プリオン病の分類のひとつに孤発性プリオン病があります。本記事では、代表的な孤発性プリオン病である、クロイツフェルト・ヤコブ病について述べていきます。
※本記事は、厚生労働科学研究費補助金 難治性疾患等克服研究事業(難治性疾患克服研究事業) プリオン病及び遅発性ウイルス感染症に関する調査研究班の研究代表者である、九段坂病院 院長 山田 正仁先生にご監修いただいております。
ヒトの孤発性プリオン病であるクロイツフェルト・ヤコブ病(CJD)は、原因不明のプリオン病のことです。有効な治療法がなく、死に至る疾患です。ヒトのプリオン病の約8割を占めます。年間100万人に1人程度が発症し、発症率は全世界的にほぼ一定であり、地域分布に差はありません。平成25年度末の難病登録者数は487名であり、日本のサーベイランス(病気の発生状況の調査・集計)では、毎年77~154名の発病が確認されています。
多くは50歳以上で発症し、60歳代~70歳代に多い傾向がありますが、80歳以上で発症することもあります。孤発性CJDは、患者さんの血縁関係にあたるヒトに感染したという家族歴がなく、プリオン病の原因となるプリオン蛋白遺伝子に変異もありません。

## 取り組む課題:
1: クロイツフェルト・ヤコブ病についての文章の内容に合うかどうかを、次の(a)〜(c)それぞれについて「はい」か「いいえ」で答えてください。判断の根拠となる文章中の言葉もそのまま引用してください。(a) クロイツフェルト・ヤコブ病は、ヒトのプリオン病の約8割を占める。(b) クロイツフェルト・ヤコブ病の発症率は、地域によって差がある。(c) 孤発性CJDの患者さんには、プリオン蛋白遺伝子の変異が見られる。
2: クロイツフェルト・ヤコブ病についての文章によると、平成25年度末の難病登録者数は何名ですか。
3: クロイツフェルト・ヤコブ病についての文章の続きを、最後の文のあとから書いてください。

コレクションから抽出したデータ

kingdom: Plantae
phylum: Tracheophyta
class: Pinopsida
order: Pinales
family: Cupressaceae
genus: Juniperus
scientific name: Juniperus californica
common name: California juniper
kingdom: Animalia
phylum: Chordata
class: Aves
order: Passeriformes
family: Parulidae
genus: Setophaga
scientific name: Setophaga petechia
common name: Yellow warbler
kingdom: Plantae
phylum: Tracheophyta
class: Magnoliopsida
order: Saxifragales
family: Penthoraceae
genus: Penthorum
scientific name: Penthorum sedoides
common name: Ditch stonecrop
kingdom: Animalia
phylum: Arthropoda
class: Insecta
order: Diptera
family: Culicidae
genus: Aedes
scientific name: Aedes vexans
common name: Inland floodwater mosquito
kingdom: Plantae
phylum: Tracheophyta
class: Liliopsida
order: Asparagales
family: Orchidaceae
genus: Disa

## 解答の例:
1:
(a) はい。「ヒトのプリオン病の約8割を占めます」
(b) いいえ。「発症率は全世界的にほぼ一定であり、地域分布に差はありません」
(c) いいえ。「プリオン病の原因となるプリオン蛋白遺伝子に変異もありません」

2: 487名です。

3:
遺伝性のプリオン病も存在し、遺伝性CJD、ゲルストマン・ストロイスラー・シャインカー病(GSS)、致死性家族性不眠症(FFI)といったプリオン病がこれにあたります。CJDは1997年に厚生労働省特定疾患治療研究事業の神経難病疾患として加えられており、診断のための基準が設けられています。この病気の原因は、プリオンと呼ばれる感染因子です。その本体は本来健康なヒトにも存在する正常なプリオン蛋白が構造変化を起こした異常なプリオン蛋白であると考えられています。この感染型の異常プリオン蛋白は、主に脳や脊髄に蓄積するとされています。これにより、脳神経系の機能障害をおこすと考えられています。この異常プリオン蛋白がどのように感染し、発症するのかといった詳しいメカニズムはいまだに分かっていません。
孤発性CJDは急速に進行する認知症症状、ふらつき、ミオクローヌスと呼ばれる不規則なふるえなどが特徴です。ほとんどの症例では、比較的急性に発症します。臨床経過は3期に分けられます。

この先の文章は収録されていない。